Anos mais tarde, sentado noutra mesa de jantar, o avô de um amigo com uma vida preenchida com altos e baixos disse algo que me marcou. Foi num daqueles jantares em que a conversa se estende muito além da refeição propriamente dita e em que um senhor de idade se rejuvenesce só por conversar com gente nova. ‘Se chegarem ao fim da vossa vida e puderem dizer que têm dois verdadeiros amigos é sinal que foram bem-sucedidos.’ A frase marcou-me porque expressa o que sentia mas que nunca tinha posto em palavras: que o sucesso é sermos lembrados depois. Nunca consegui teorizar muito sobre o que pode ser mais importante na amizade, mas sentir que ganhei o dia porque me telefonaram apenas porque sim, para falar, para saber, para contar, o à-vontade que têm em fazê-lo, qualquer que seja a hora (as melhores são as mais impróprias e as primeiras da manhã as que mais nos enchem a alma), talvez seja o melhor que a amizade nos dá. O sermos úteis nas coisas mais simples e triviais, mas que são as que mais ninguém compreende, para as quais mais ninguém está preparado, disposto e disponível a dar do seu tempo, é o melhor que um amigo nos dá.

A amizade é extremamente igualitária. Os verdadeiros amigos não competem entre si. Entre eles não há sucessos ou insucessos. Os amigos não se comparam porque cada um segue o seu caminho. Não há competição, nem inveja. Apenas uma satisfação, tão imensa quanto natural, de que o nosso amigo esteja bem consigo mesmo. Não há condescendência (uma das maiores assassinas da amizade), nem se está repetidamente a contar o que se fez e o que se deixou de fazer. Entre amigos não há necessidade de ensoberbecimento porque eles sabem bem do que somos e do que não somos capazes. Conhecem-nos melhor que nós, as nossas capacidades e os nossos defeitos, razão pela qual são nossos amigos sem que saibamos bem como nem porquê.

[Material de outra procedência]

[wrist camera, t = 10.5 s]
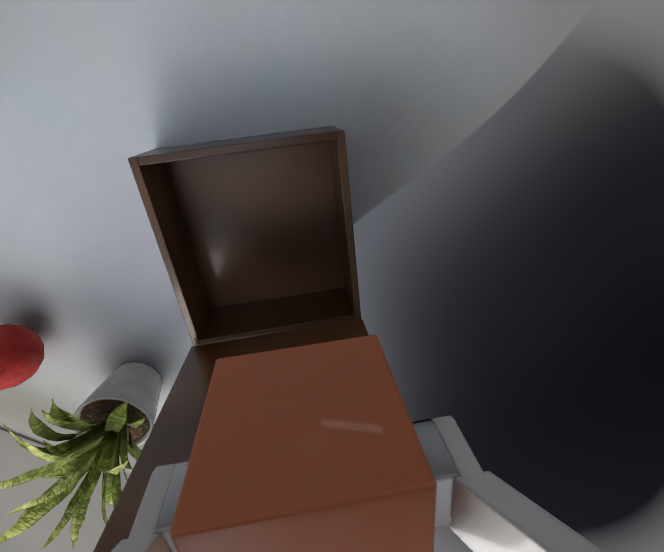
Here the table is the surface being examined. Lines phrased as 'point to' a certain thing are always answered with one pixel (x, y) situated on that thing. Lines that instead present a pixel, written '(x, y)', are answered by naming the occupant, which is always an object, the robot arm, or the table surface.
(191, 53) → the table surface
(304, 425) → the block
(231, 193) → the chest
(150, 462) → the lid
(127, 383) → the house plant
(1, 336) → the onion
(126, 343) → the table surface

Em ‘History of Political Philosophy’, compêndio organizado por Leo Strauss (e que já referi numa outra crónica neste espaço), o estudo sobre Aristóteles contém um capítulo sobre a Justiça e a Amizade. Aqui se diz que, para o filósofo grego, as amizades se distinguem de acordo com o motivo que as sustenta, seja este a utilidade, o prazer ou a virtude. Naturalmente, a forma mais perfeita de amizade é a que nasce e se baseia na virtude. É aqui que o homem atinge o seu máximo desejando o melhor para um amigo que é seu igual. Para Aristóteles, este tipo de amizade ultrapassa o dilema de a moralidade ser entendida como uma perfeição da virtude individual e também uma faceta da justiça. É esta amizade virtuosa que permite a qualquer homem satisfazer a necessidade de ser íntegro ao mesmo tempo que se entrega ao outro sem que tal o force a questionar o seu compromisso com a virtude. Na amizade virtuosa não há lugar a uma utilidade oportunista, nem o prazer que deriva da simples companhia, o amigo dos copos que nos proporciona um bom momento. Também não há paixão, nem a entrega, a renúncia, que esta pressupõe. Como referido na obra que mencionei, com a amizade baseada na virtude a nossa existência deixa de ser trágica porque deixamos de estar sozinhos. Ganha sentido porque passa a haver mais alguém. E quem tem um, ou dois verdadeiros amigos, (algo muito raro, como também dizia Aristóteles) sabe o que isso significa.